* [The exercise] Render as a JSON list of strings, one string per line and blank lines left out, the records starting with the line containing "collectors: M. A. Carleton" and going on through the line containing "locality: Wewoka Indian Ter.".

* [Extracted entries]
↓

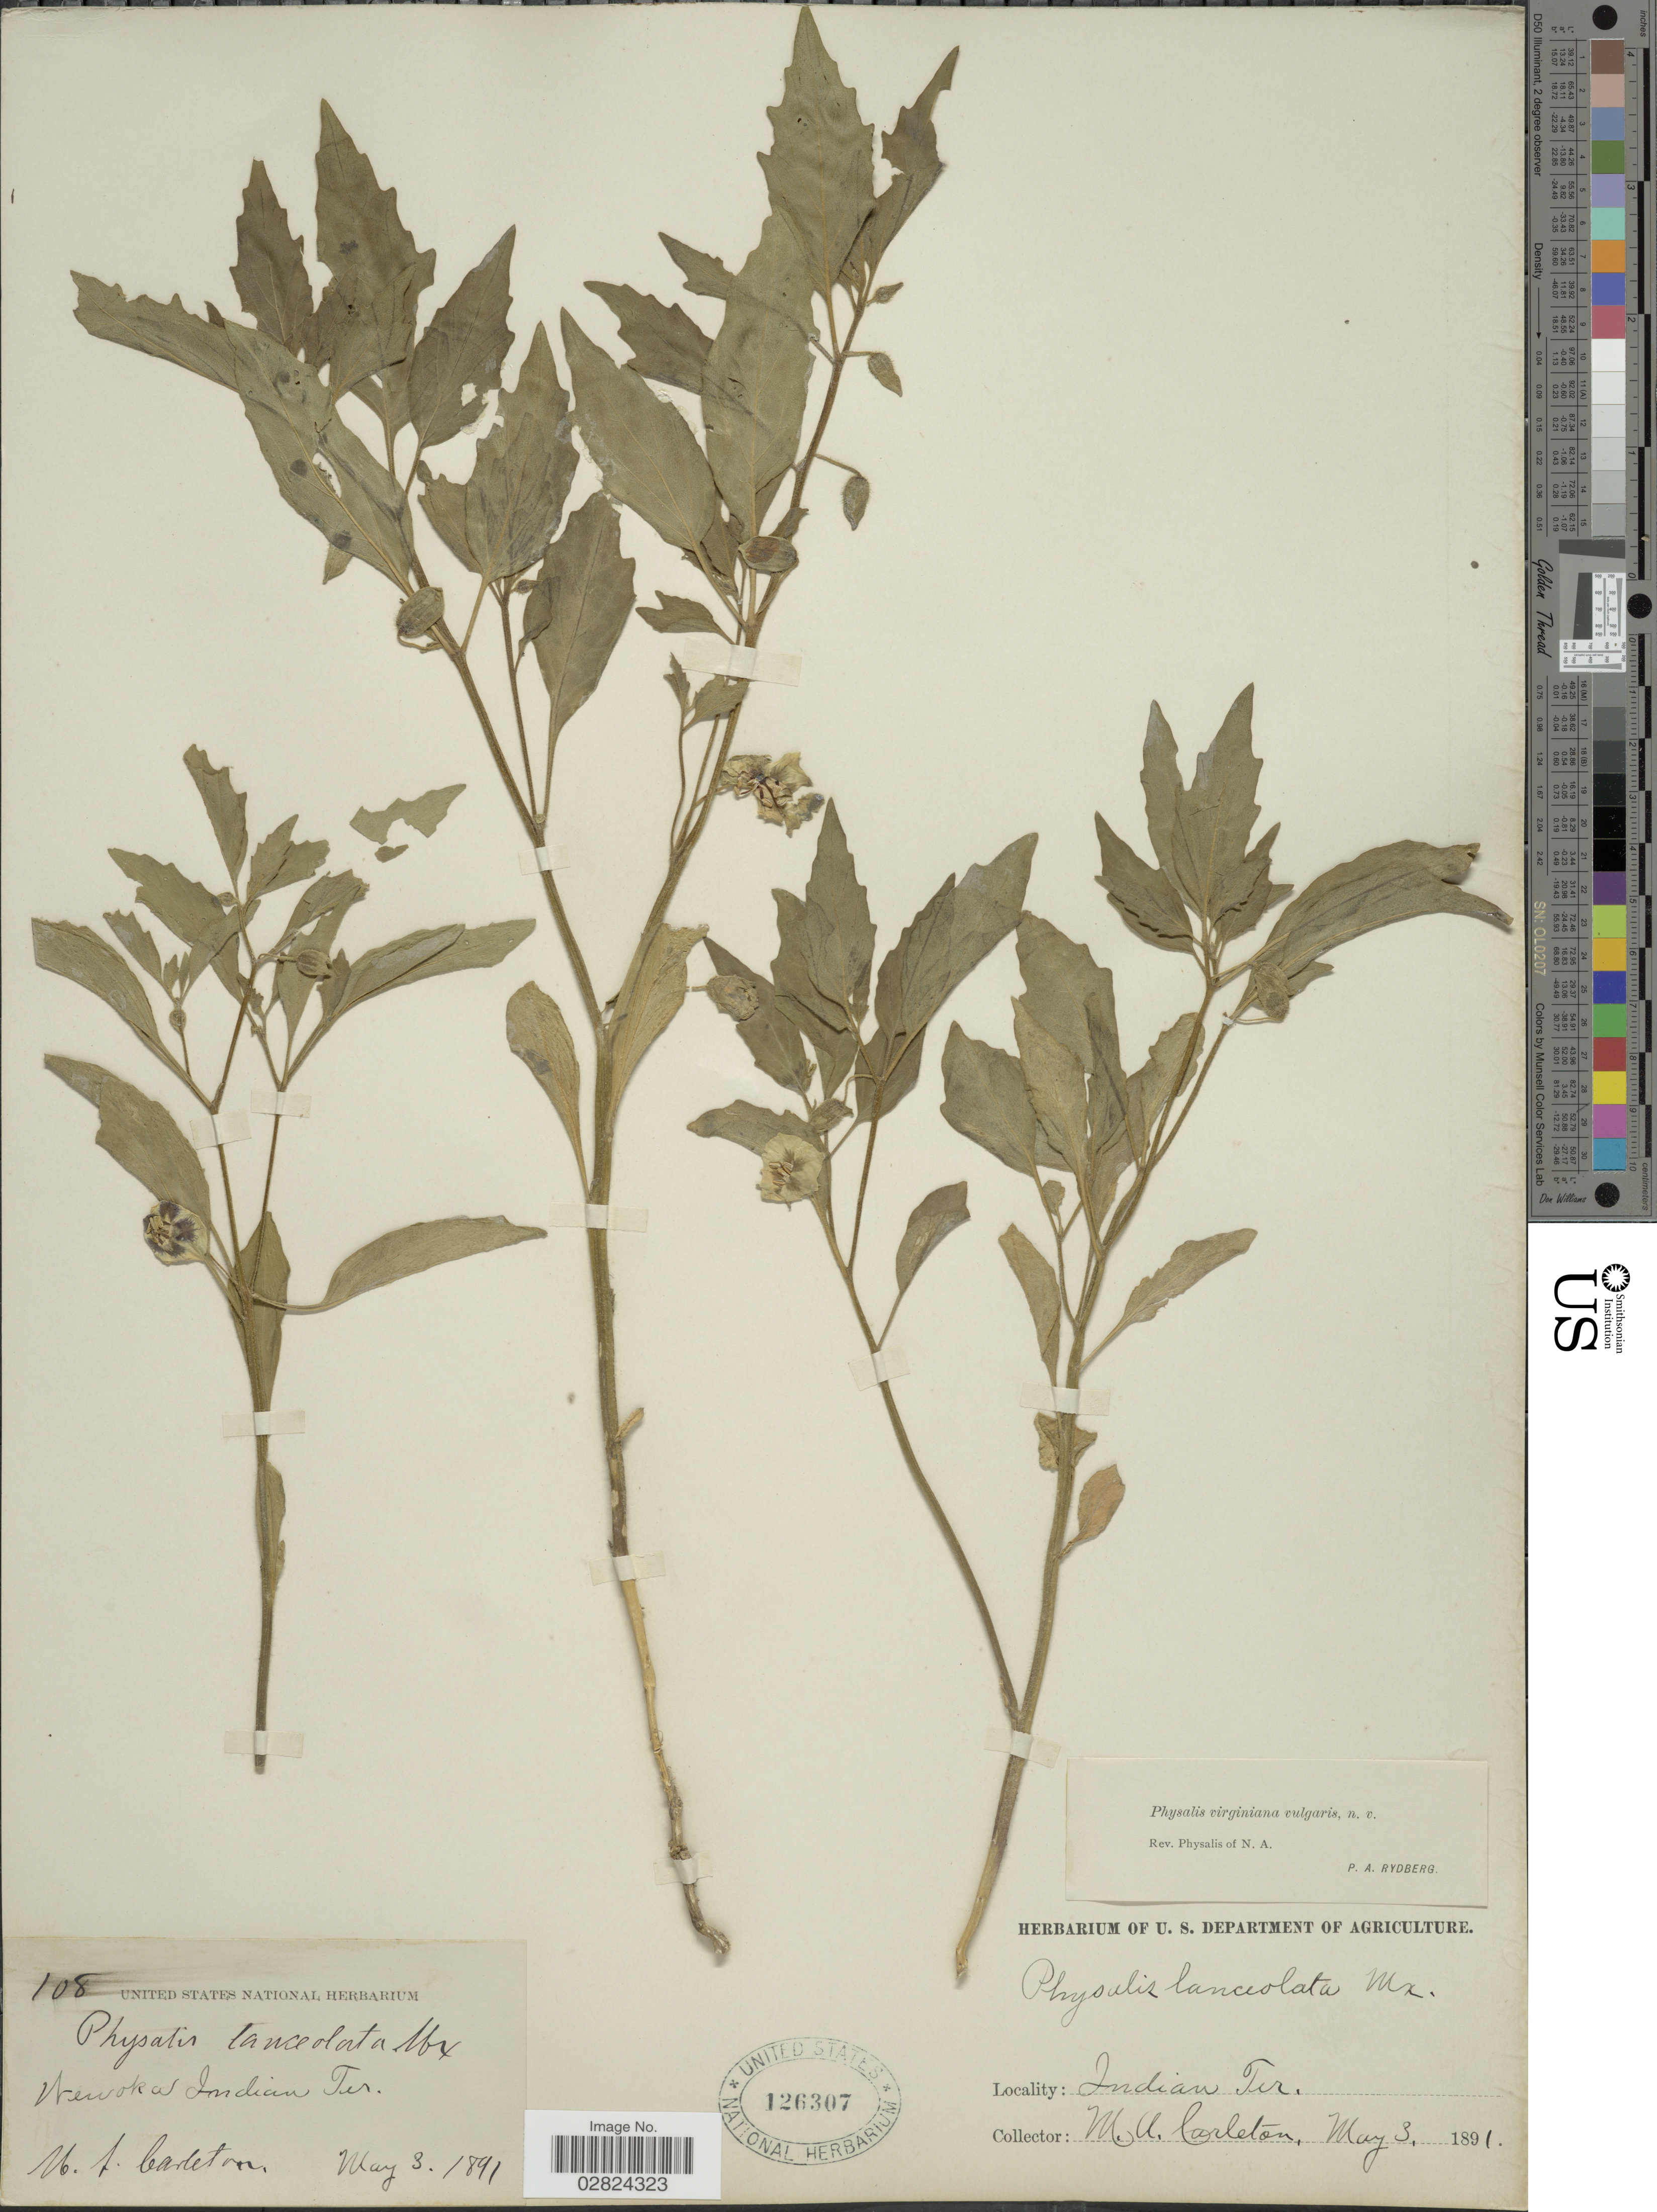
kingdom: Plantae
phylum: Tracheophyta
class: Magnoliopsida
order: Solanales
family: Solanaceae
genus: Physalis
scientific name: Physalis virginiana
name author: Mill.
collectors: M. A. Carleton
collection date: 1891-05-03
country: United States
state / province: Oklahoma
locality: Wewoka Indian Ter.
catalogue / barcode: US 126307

↑
↓

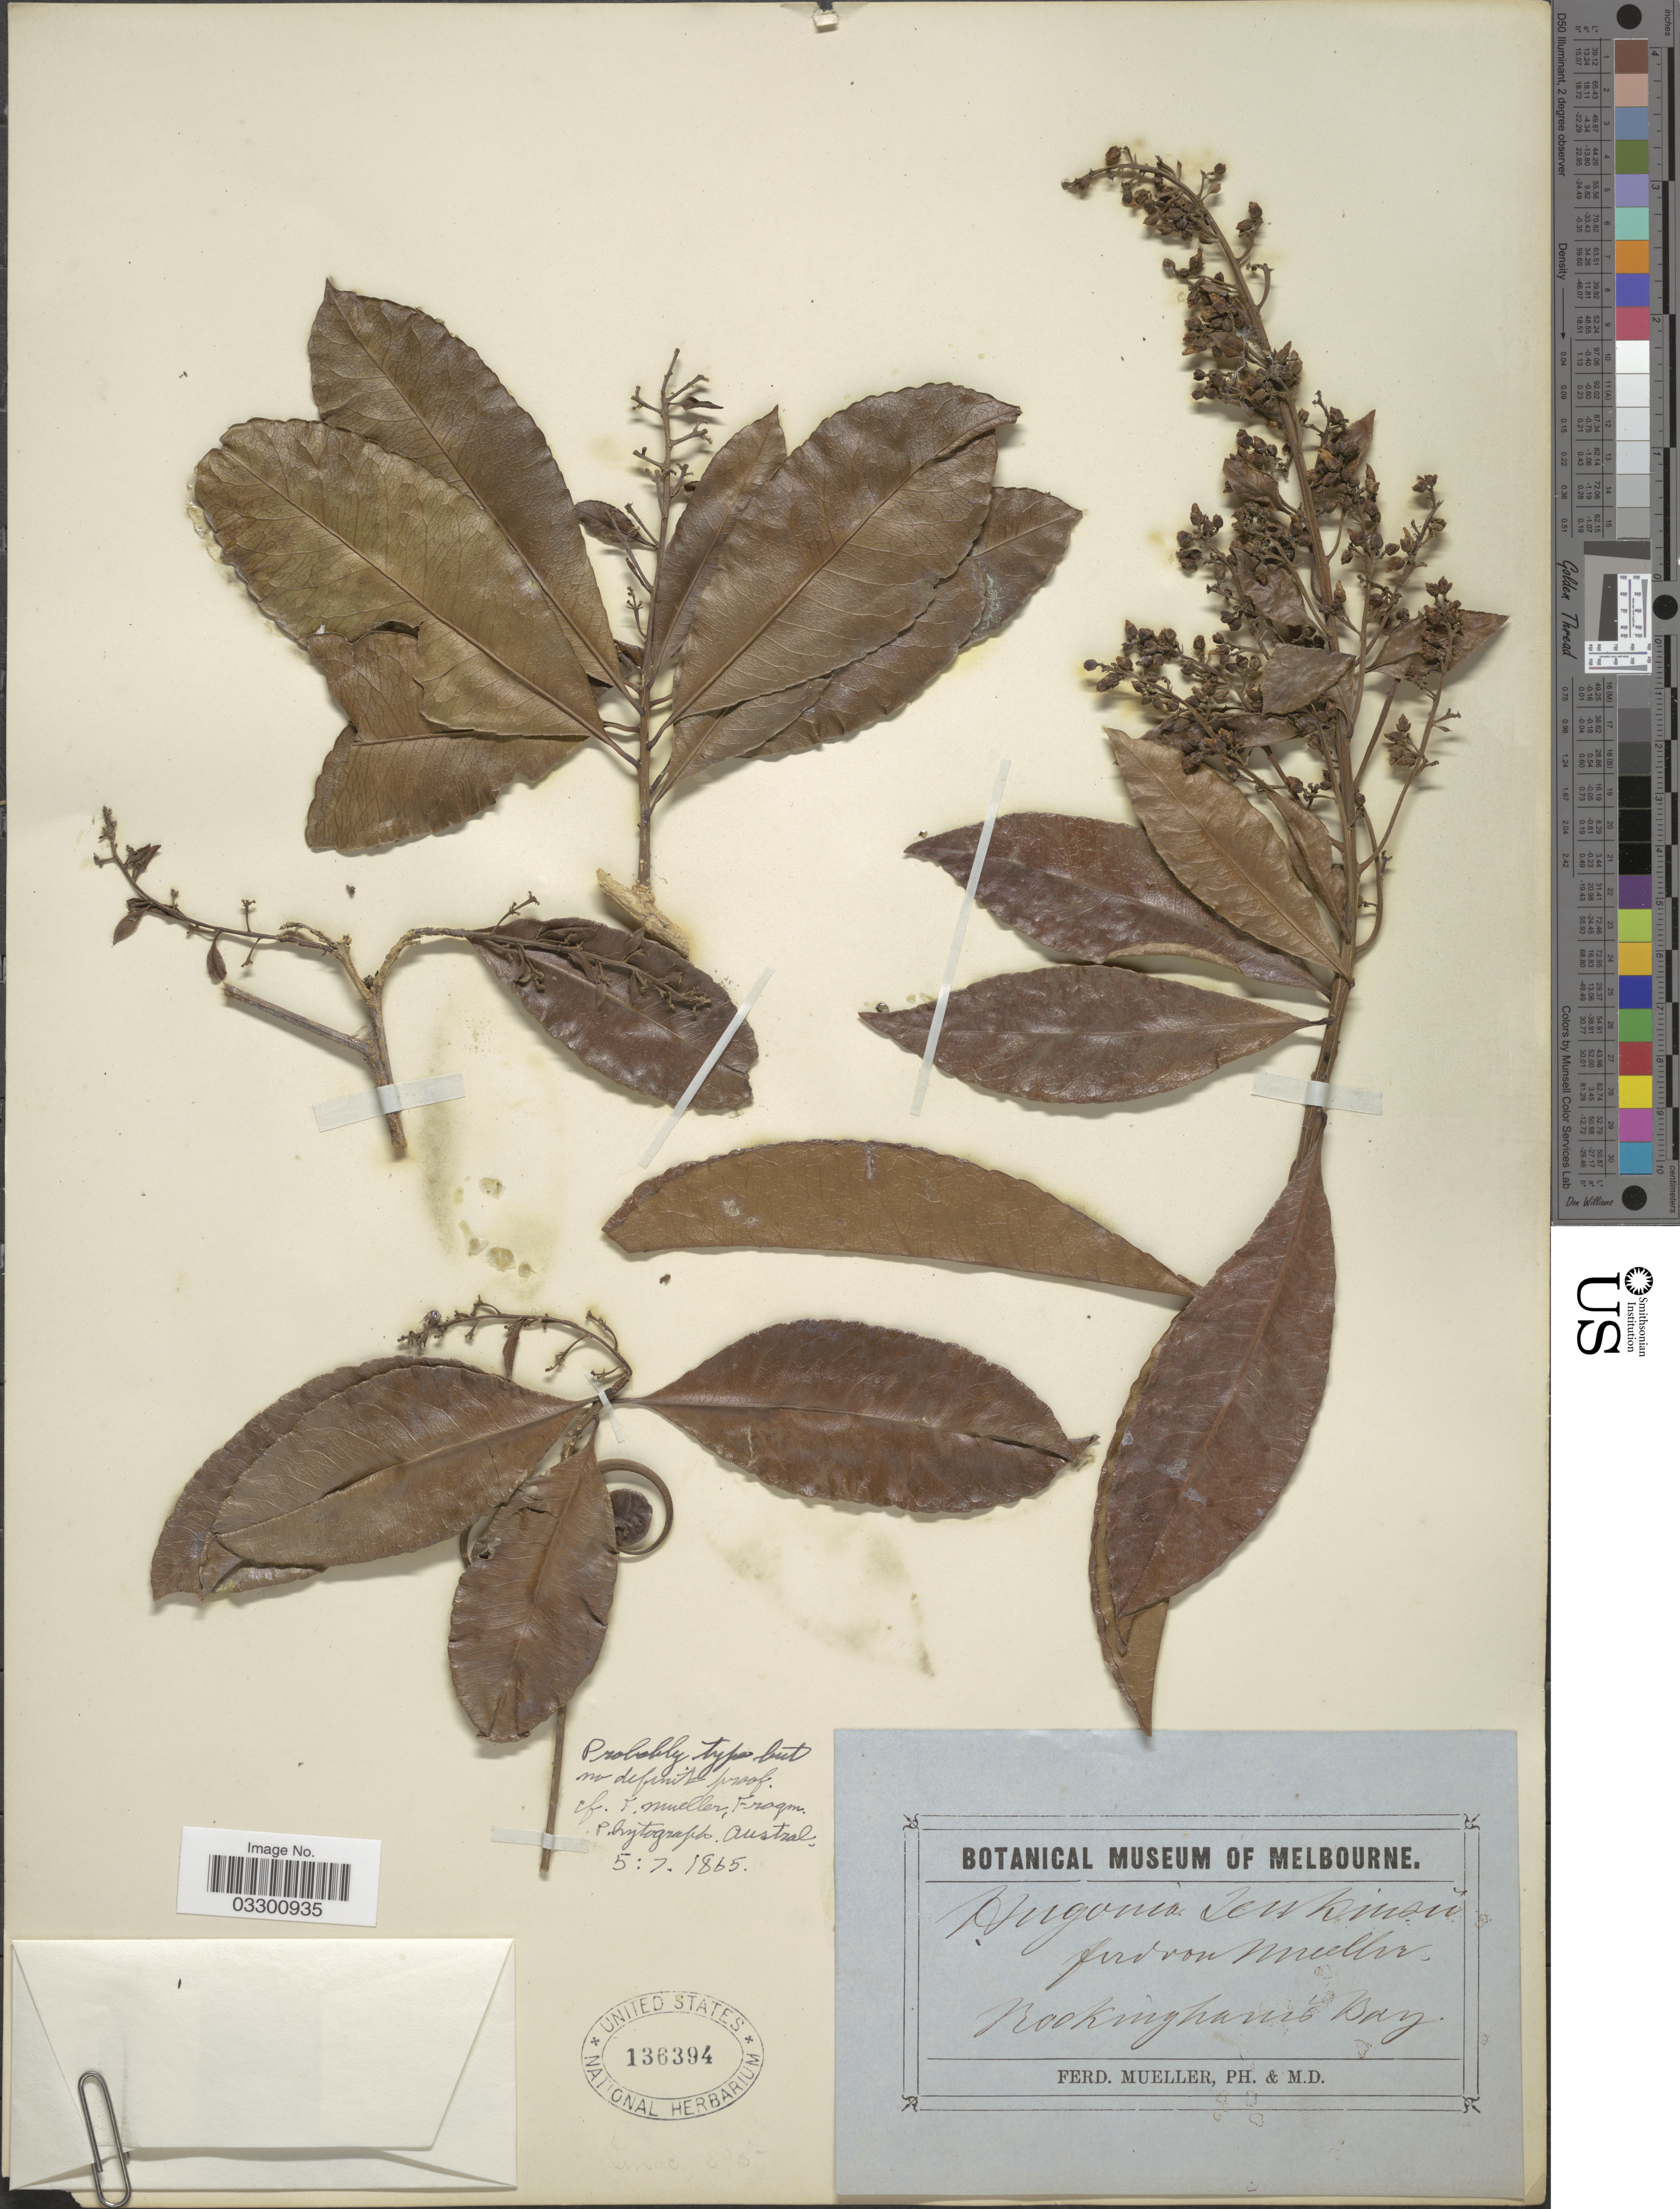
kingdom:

↑

* [Output for this task]
[
  "collectors: M. A. Carleton",
  "collection date: 1891-05-03",
  "country: United States",
  "state / province: Oklahoma",
  "locality: Wewoka Indian Ter."
]